Desde las altas esferas del pensamiento, al apóstol sólo le basta alzar la diestra mano, para guiar las ovejas que se han salido del carril. No es el celaje perfilado del relámpago, tampoco la asonancia estremecedora producida en las entrañas escandalosas del trueno, sino el emblema de la insignia en el brazo monacal, venido para las portentas conducciones.
En lo humano ese es el rol de referencia delicada de caracteres sociales y espirituales que ostenta el hombre de perspicacia extraordinaria. Venido para salvar escollos y sufrir las irregularidades de la conducta en visible deterioro, camina sin cesar en busca del norte desconocido.

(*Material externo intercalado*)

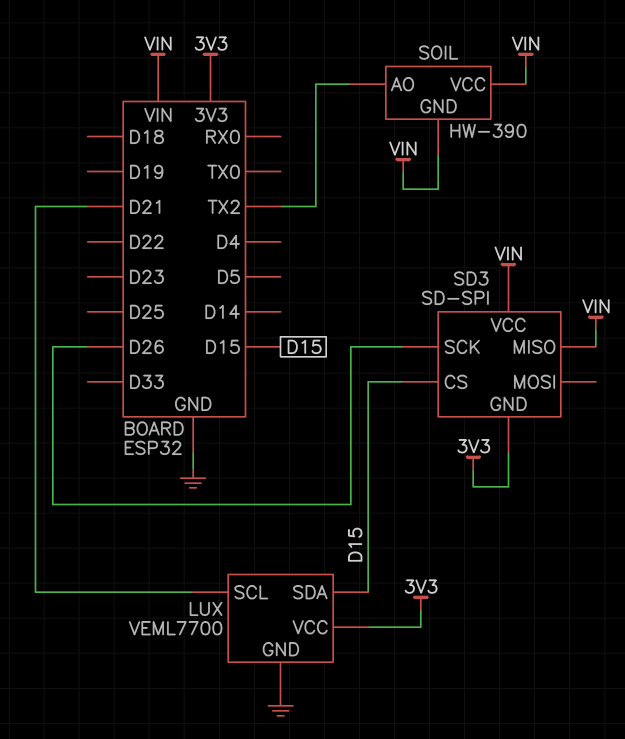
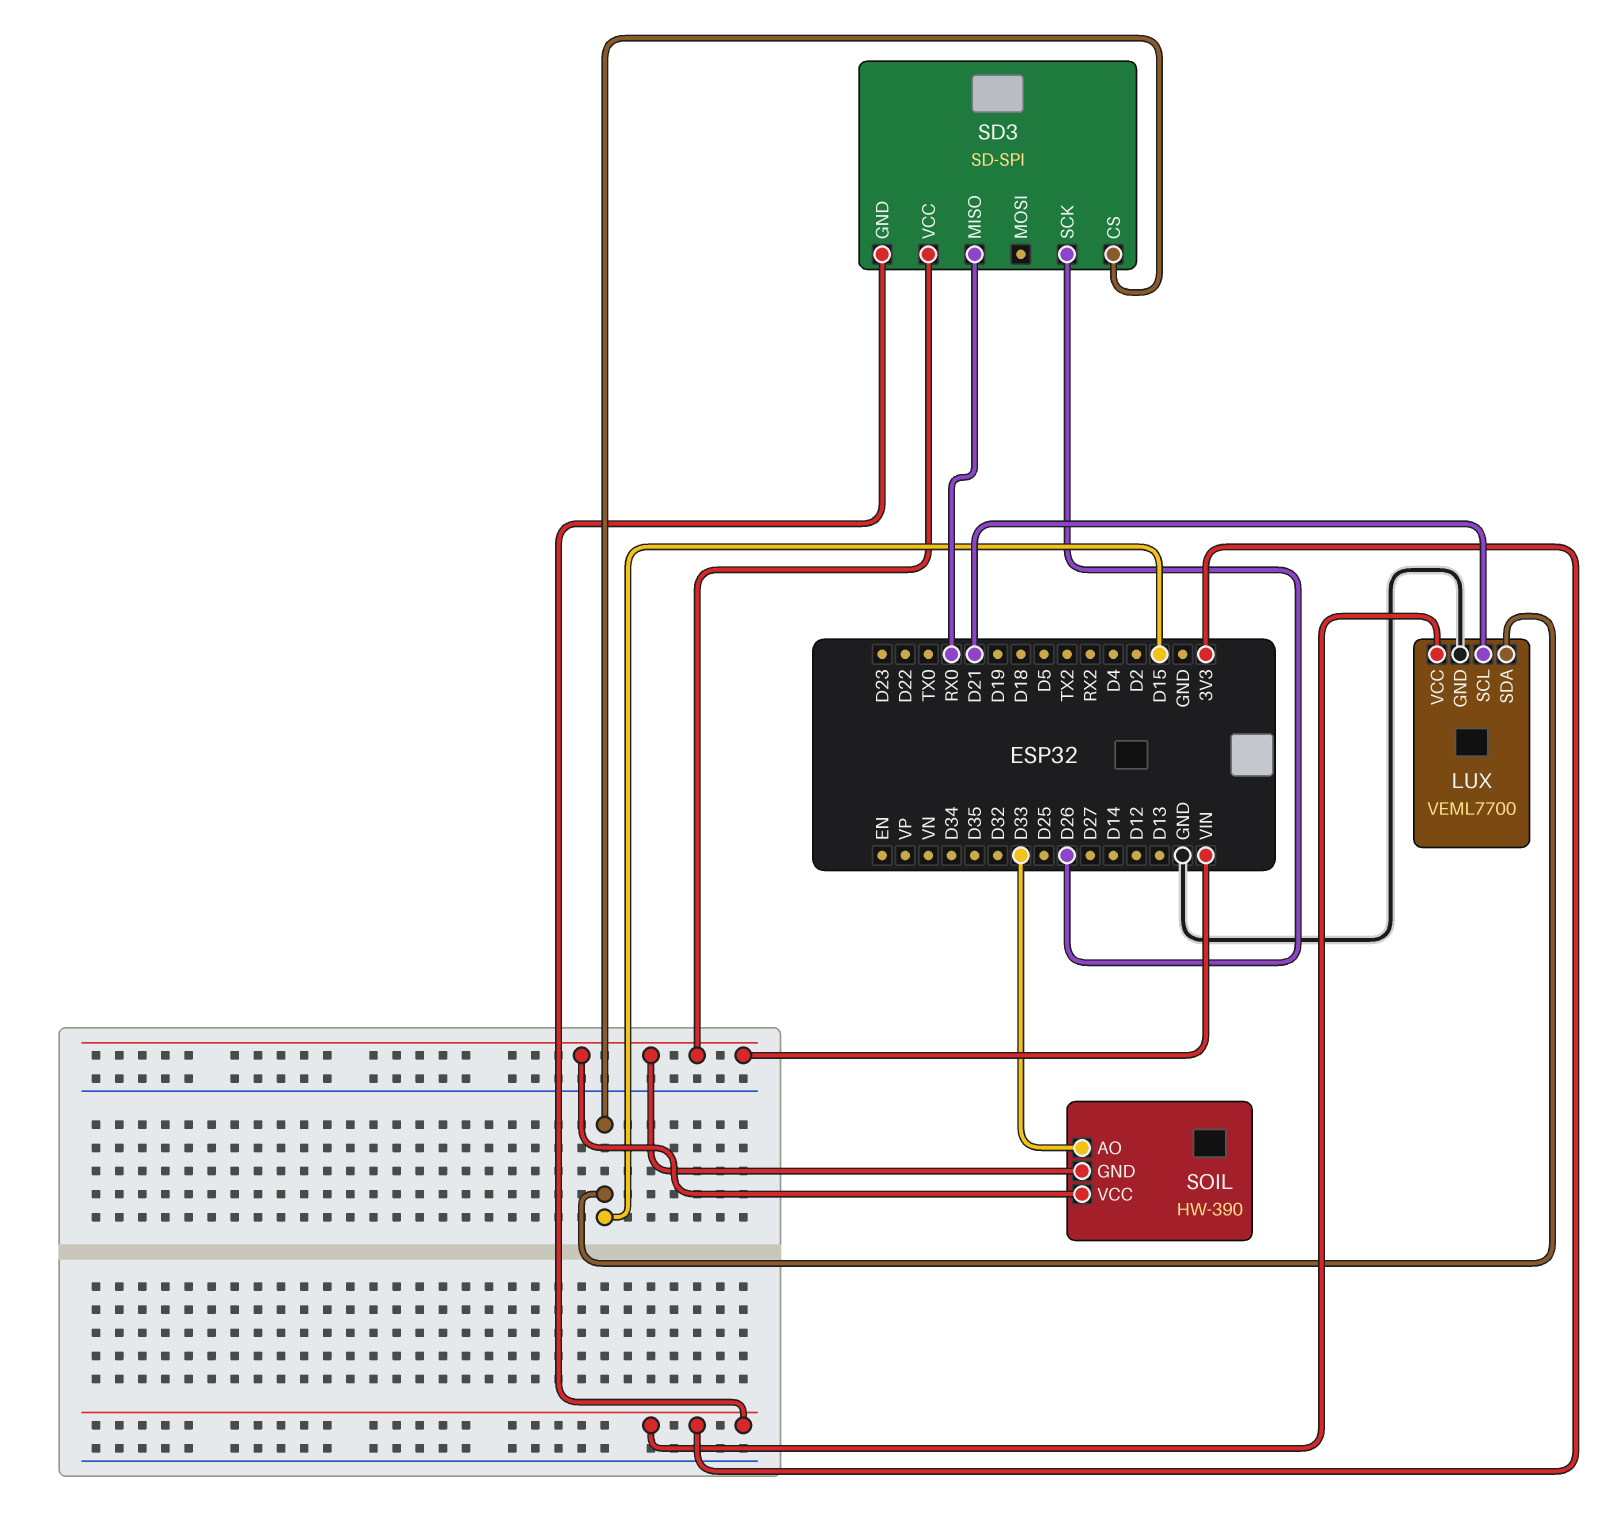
SD3 pin MISO: VIN -> RX0
SOIL pin AO: TX2 -> D33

Su ambición estriba en la persecución de la quiebra delineada en el horizonte pletórico de interrogaciones apenas perceptibles.
El cerebro del hombre que piensa está condicionado para amortiguar los constantes forcejeos que producen los dilemas intestinos.
Millones de neuronas se abrazan frente al paso marcial del pensamiento, prospectivo de ambiciones abnegadas.
Sin embargo, otros, prefieren el liviano enajenamiento mental, ayuno de sacrificios y de esfuerzos en pos permanente del vicio y del ocio.
El término cambio no existe para ellos son los representantes de la hiedra y de los musgos, vive plegados a la benignidad organogenia de los que procuran su desarrollo en completa perfección de complicada a repercusiones.
Los que medran al calor de los demás, los comunes parásitos, de su diccionario han proscripto la palabra denuedo que implica riesgos virtuales del corazón y por consiguiente del alma. La pereza es la amiga prestante de estos convalidadores del recreo y del retozo. Para ellos ningún camino es bueno, todos configuran el mal.